(Beginning of Excerpted text)

So you’ve got a problem with concrete stains or a dirty parking lot at your business, so friends tell you to get a power wash, but then another person says you need a pressure wash, but your spouse says they’re the same, so you type “power washing” into a search engine like Google and you get a bunch of results for “pressure washing” services.
What gives? Are power washing and pressure washing the same, or not? Well, yes, and no at least for you, the consumer. To us professionals, they’re very different because they serve very different purposes. But to be an informed business owner so you can make sure the company you hire to clean the sidewalks, parking lot and other concrete or asphalt surfaces of the outside of your business knows what they’re doing, we created this guide to help you tell the difference.
What’s the Same?
They both use water: You probably already knew that both power washing and pressure washing use pressurized jets of water to clean surfaces. To you they might even look like jacked up garden hoses. They aren’t, so, no, don’t attempt to jerry-rig your garden hose in an attempt to clean the walkways around your business.
They both use pressure: To add to your confusion, both power washing and pressure washing use a high volume of pressure to help clean hard surfaces like concrete. In fact, the amount of pressure used in both systems is often the same. But don’t be fooled into buying your own pressure or power washer online or from your local hardware store. The models available to consumers aren’t nearly as powerful as the industrial models professionals like us use and therefore are a huge waste of your time and money.
So you might now be asking yourself why they aren’t all just called pressure washers since they both use pressurized water. So let’s move on to the next question.
Temperature: Although both pressure washing and power washing use pressure and water, only power washing uses heat to clean. Pressure washers usually use cold or tepid water. Power washers heat up the water to extremely high temperatures while still also using high pressure. Still confused?

(End of Excerpted text)
(Beginning of Data extract)

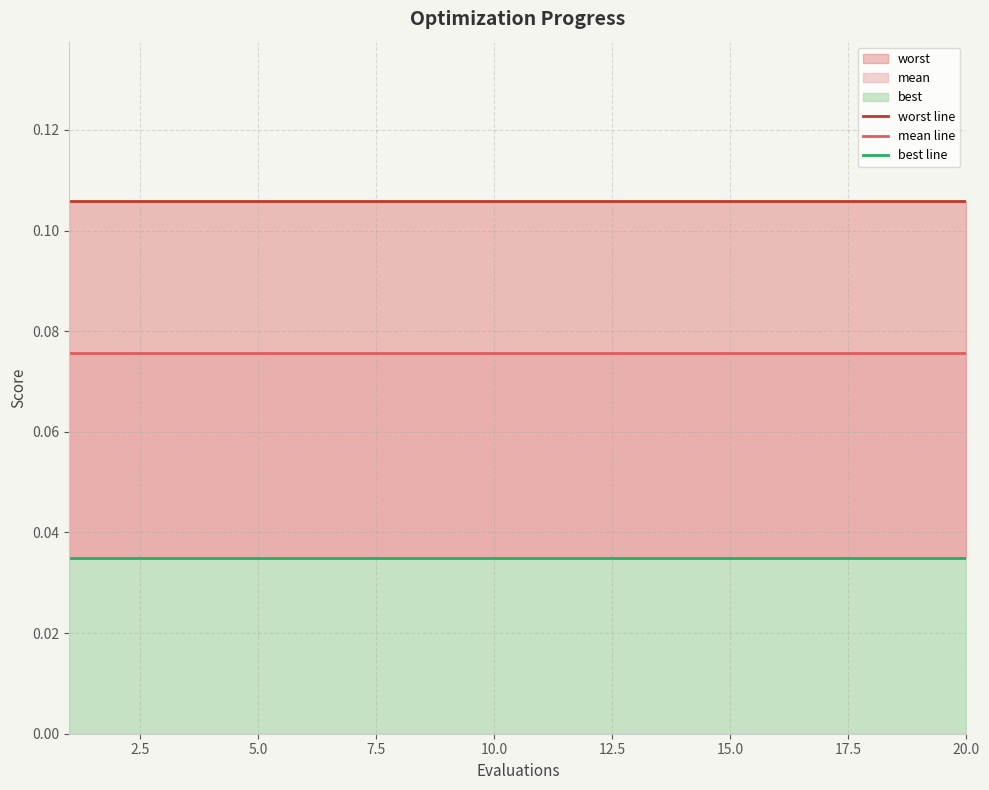

What is the spread (max minus min) of values at 11?

0.1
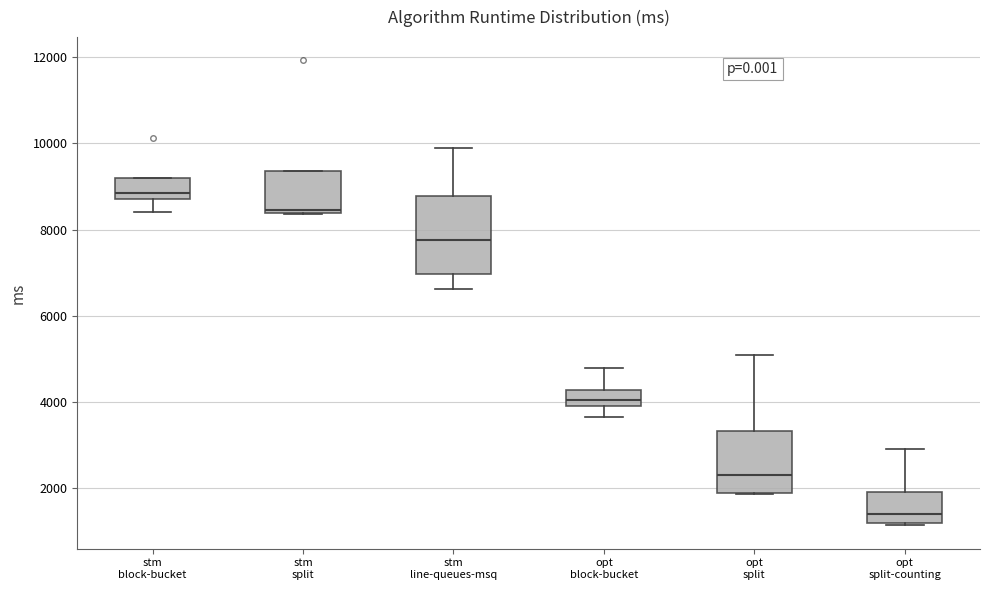

Which box has the highest median line?

stm block-bucket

(End of Data extract)

- **Required actions**:
1: Copy the stretch from "So you’ve got" through "What’s the Same?" in the power washing guide word for word.
2: Write the next part of the guide comparing power washing and pressure washing, starting right after its last sentence.

- **Results**:
1:
So you’ve got a problem with concrete stains or a dirty parking lot at your business, so friends tell you to get a power wash, but then another person says you need a pressure wash, but your spouse says they’re the same, so you type “power washing” into a search engine like Google and you get a bunch of results for “pressure washing” services.
What gives? Are power washing and pressure washing the same, or not? Well, yes, and no at least for you, the consumer. To us professionals, they’re very different because they serve very different purposes. But to be an informed business owner so you can make sure the company you hire to clean the sidewalks, parking lot and other concrete or asphalt surfaces of the outside of your business knows what they’re doing, we created this guide to help you tell the difference.
What’s the Same?

2:
Uses: Pressure washing is great when the hard outdoor areas of your business like the sidewalks and parking lot don’t have a lot of tough stains and petrified chewing gum on them. It’s also a good choice if any of the materials in those spaces aren’t suitable for cleaning with a higher temperature method like pressure washing.
Power washing is great at getting tough to remove stains and materials out of concrete like those from mold, mildew, oils, and chewing gum. But again, it’s not necessarily the best choice for every situation, so if a company tells you that power washing or pressurized hot water is always better and that’s all they do, you should be suspicious.
Leave it to the professionals.
It’s ok if you still don’t understand the difference between commercial power washing and commercial pressure washing. The bottom line is that when you’re looking for a company to either help you maintain the walkways and other concrete surfaces at your business, or if you need those old pieces of gum removed, then you need to hire a company who knows which method to use when. So the next time a so-called professional power washing company calls you, ask them if they know the difference. If they tell you they’re the same, don’t hire them.
Let us know what you think. We want to hear from you. If you have any questions about power or pressure washing or have something to tell us about commercial power washing, fill out the contact form or give us call today.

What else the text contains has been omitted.